We review a grant of summary judgment de novo, applying the same standard as the district court. Rogers v. Bromac Title Servs., L.L.C., 755 F.3d 347, 350 (5th Cir.2014). Summary judgment is proper “if the movant shows that there is no genuine dispute as to any material fact and the movant is entitled to judgment as a matter of law.” Fed.R.Civ.P. 56(a). A genuine dispute of material fact exists “if the evidence is such that a reasonable jury could return a verdict for the nonmoving party.” Anderson v. Liberty Lobby, Inc., 477 U.S. 242, 248, 106 S.Ct. 2505, 91 L.Ed.2d 202 (1986). However, “[a] mere scintilla of evidence will not preclude granting of a motion for summary judgment.” Schaefer v. Gulf Coast Reg’l Blood Ctr., 10 F.3d 327, 330 (5th Cir.1994) (per curiam). ‘We construe all facts and inferences in the light most favorable to the nonmoving party when reviewing grants of motions for summary judgment.” Dillon v. Rogers, 596 F.3d 260, 266 (5th Cir.2010) (quoting Murray v. Earle, 405 F.3d 278, 284 (5th Cir.2005)).

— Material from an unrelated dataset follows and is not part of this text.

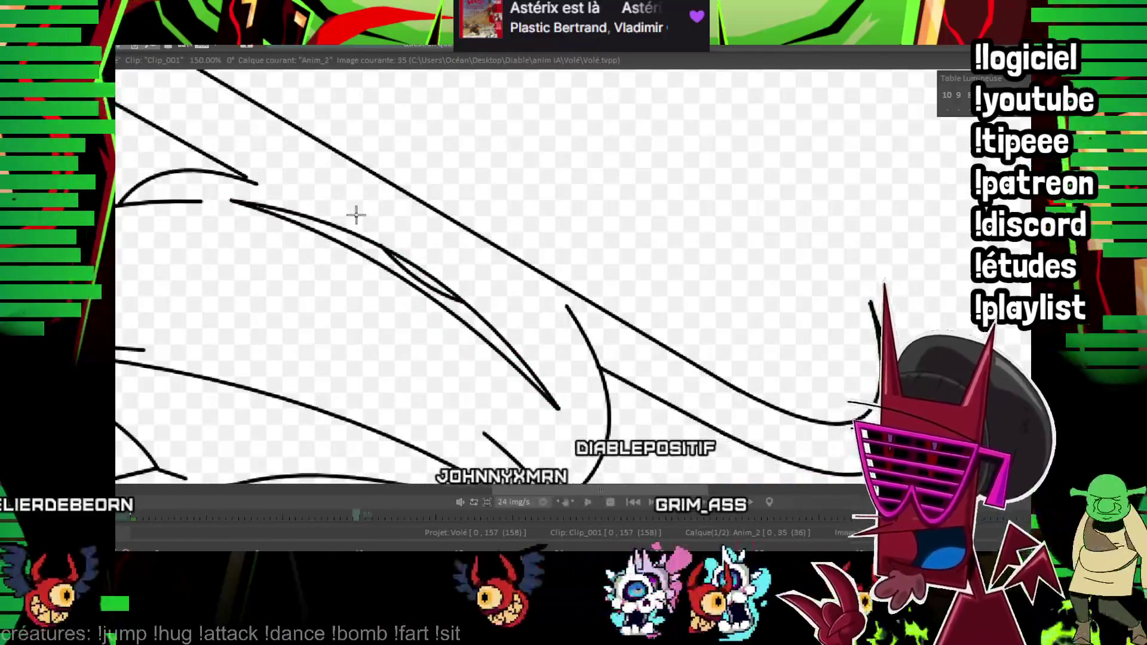
{"action": "left_click_drag", "start_coordinate": [473, 185], "coordinate": [676, 248]}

III. DEFENDANTS ARE ENTITLED TO QUALIFIED IMMUNITY

The district court did not err when it granted summary judgment to Defendants on qualified immunity grounds. “Qualified immunity protects officers from suit unless their conduct violates a clearly established constitutional right.” Mace v. City of Palestine, 333 F.3d 621, 623 (5th Cir.2003). “In resolving questions of qualified immunity at summary judgment, [we] engage in a two-pronged inquiry.” Tolan v. Cotton, — U.S. —, 134 S.Ct. 1861, 1865, 188 L.Ed.2d 895 (2014) (per curiam). Under this inquiry, “[t]he plaintiff has the burden of demonstrating that the defendant official is not entitled to qualified immunity.” Vincent v. City of Sulphur, 805 F.3d 543, 547 (5th Cir.2015). And courts may “exercise their sound discretion in deciding which of the two prongs of the qualified immunity analysis should be addressed first in light of the circumstances in the particular case at hand.” Pearson v. Callahan, 555 U.S. 223, 236, 129 S.Ct. 808, 172 L.Ed.2d 565 (2009).

On the first prong, we “determine Vhether the facts alleged, taken in the light most favorable to the party asserting the injury, show that the officer’s conduct violated a constitutional right.’ ” Mace, 333 F.3d at 623 (quoting Price v.